-- Opening Marker --
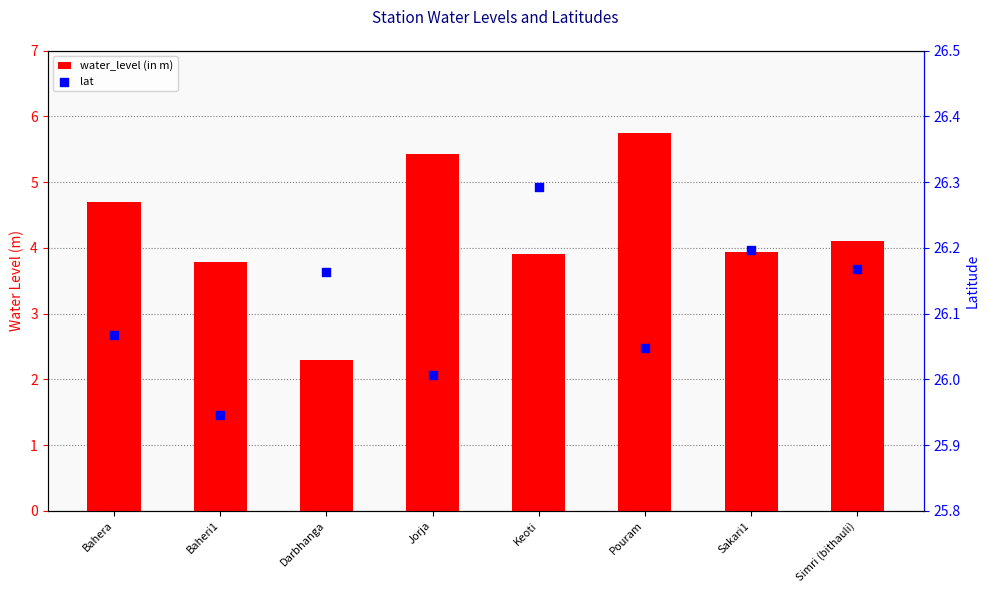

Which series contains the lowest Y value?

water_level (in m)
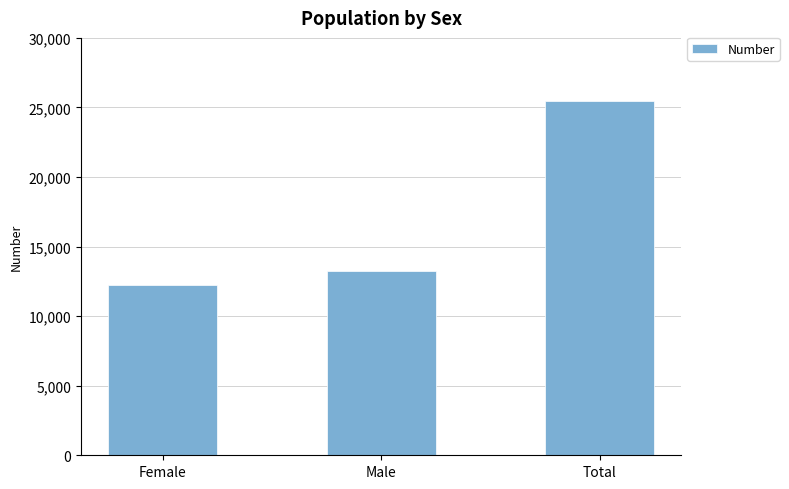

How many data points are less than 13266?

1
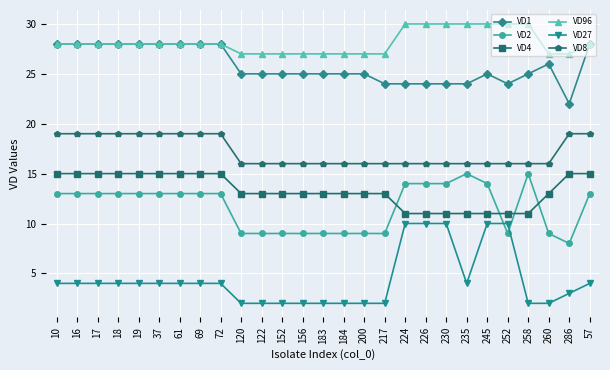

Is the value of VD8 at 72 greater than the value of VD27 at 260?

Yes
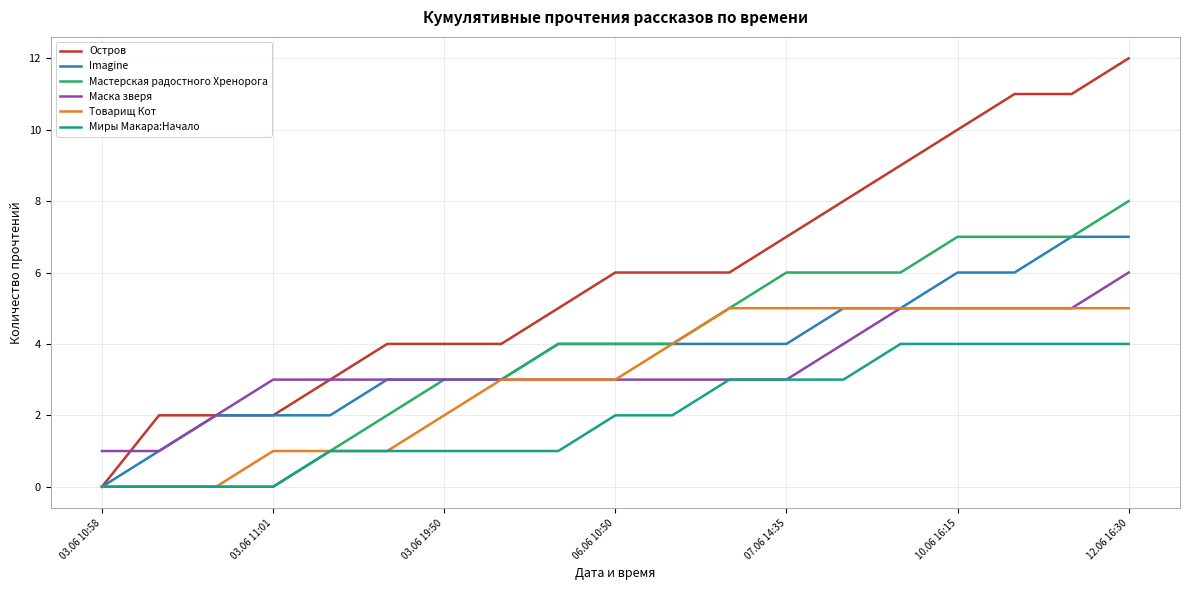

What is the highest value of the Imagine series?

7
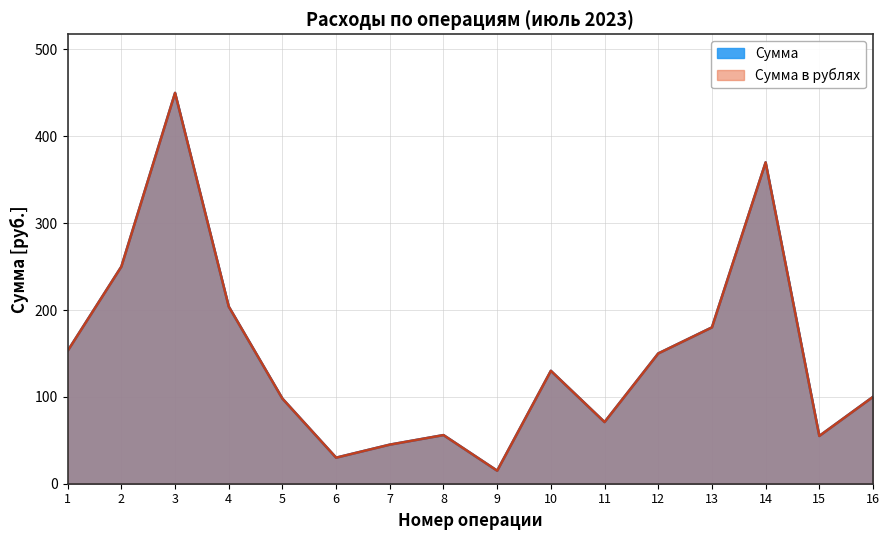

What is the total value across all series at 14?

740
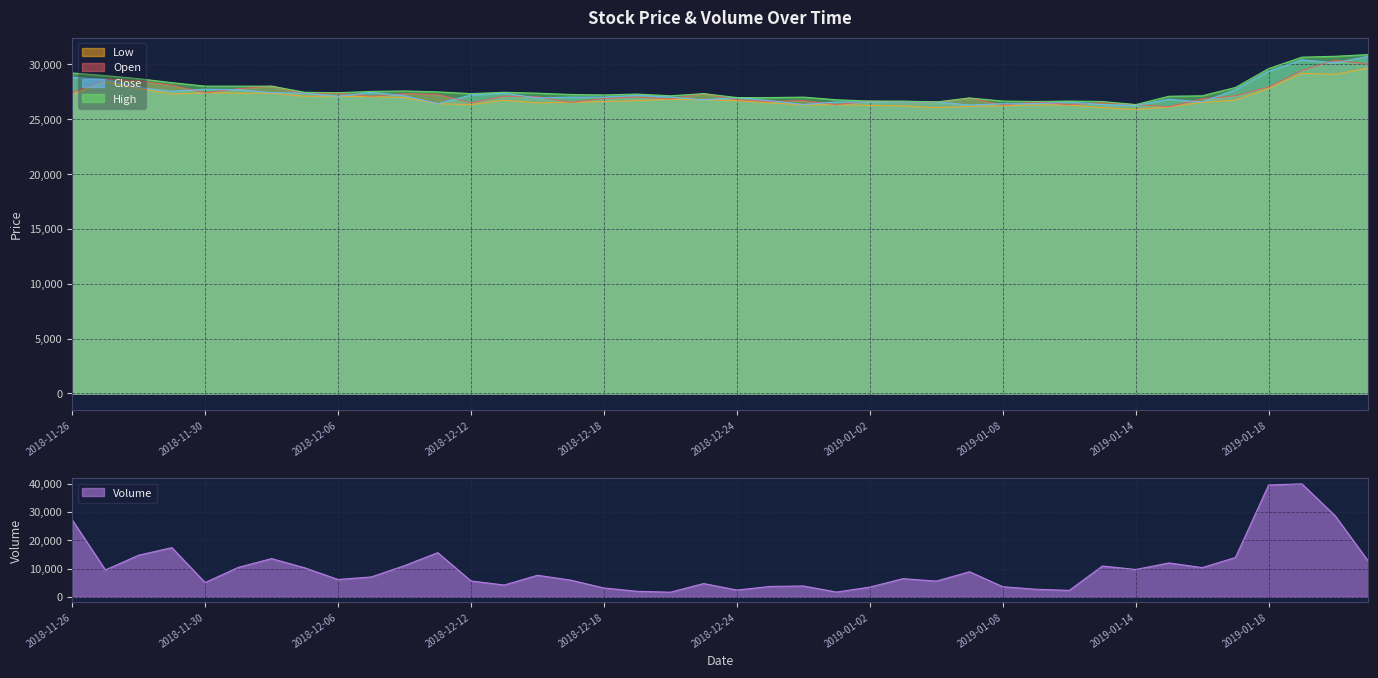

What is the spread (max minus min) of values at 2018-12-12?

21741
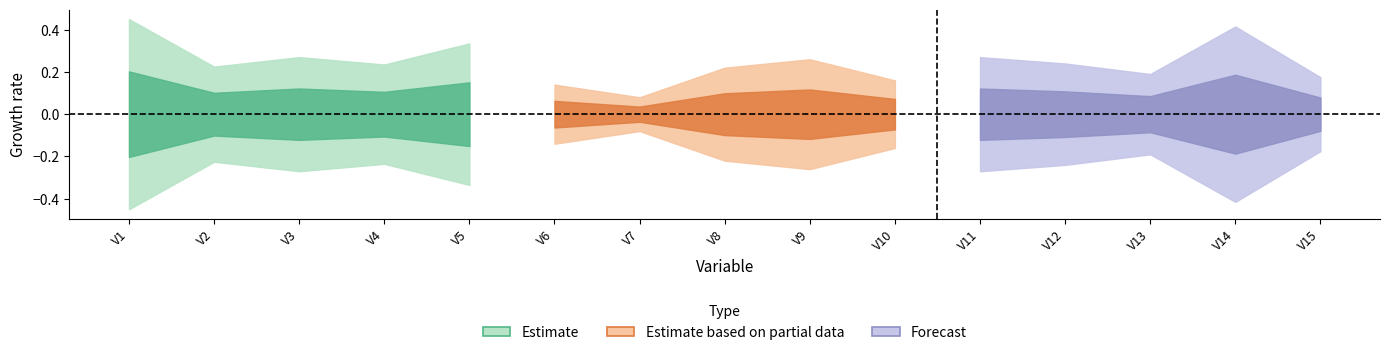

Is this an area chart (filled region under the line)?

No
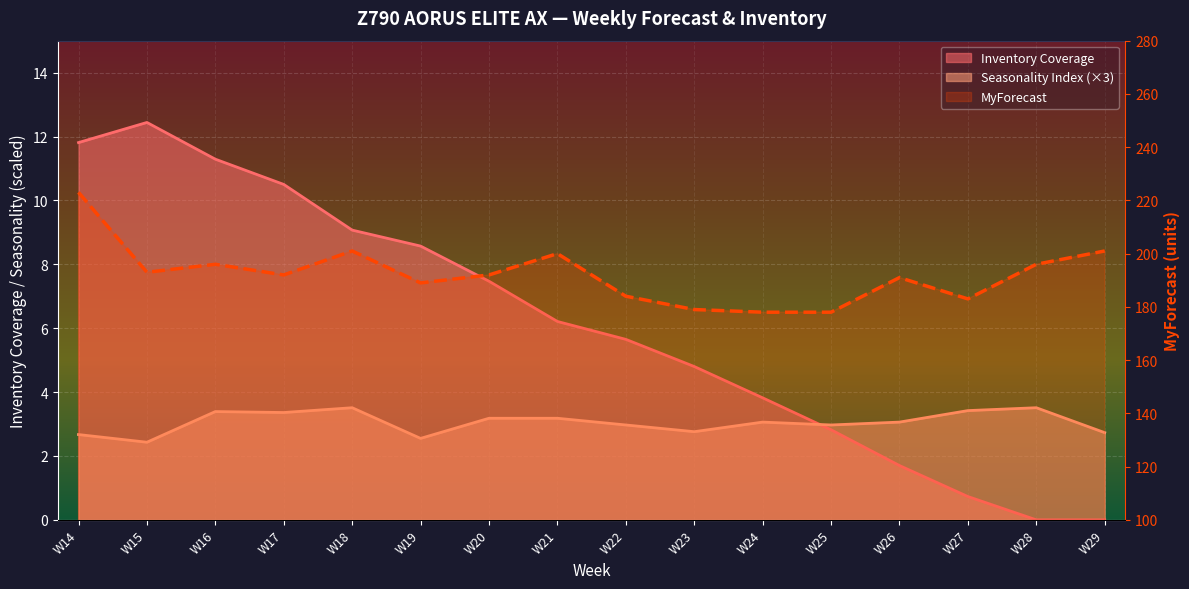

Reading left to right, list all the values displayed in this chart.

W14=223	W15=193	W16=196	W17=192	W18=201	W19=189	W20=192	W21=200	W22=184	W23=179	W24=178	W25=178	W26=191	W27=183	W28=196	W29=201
-- Closing Marker --
• [ASSIGNMENT]:
Format all of the data above as a Markdown table with the columns Row and Text. Number the rows consecutively from 1, give each non-blank line its own row, and leave out the blank lines and the pictures.

• [EXERCISE SOLUTION]:
| Row | Text |
|---|---|
| 1 | Which series contains the lowest Y value? |
| 2 | water_level (in m) |
| 3 | How many data points are less than 13266? |
| 4 | 1 |
| 5 | Is the value of VD8 at 72 greater than the value of VD27 at 260? |
| 6 | Yes |
| 7 | What is the highest value of the Imagine series? |
| 8 | 7 |
| 9 | What is the total value across all series at 14? |
| 10 | 740 |
| 11 | What is the spread (max minus min) of values at 2018-12-12? |
| 12 | 21741 |
| 13 | Is this an area chart (filled region under the line)? |
| 14 | No |
| 15 | Reading left to right, list all the values displayed in this chart. |
| 16 | W14=223	W15=193	W16=196	W17=192	W18=201	W19=189	W20=192	W21=200	W22=184	W23=179	W24=178	W25=178	W26=191	W27=183	W28=196	W29=201 |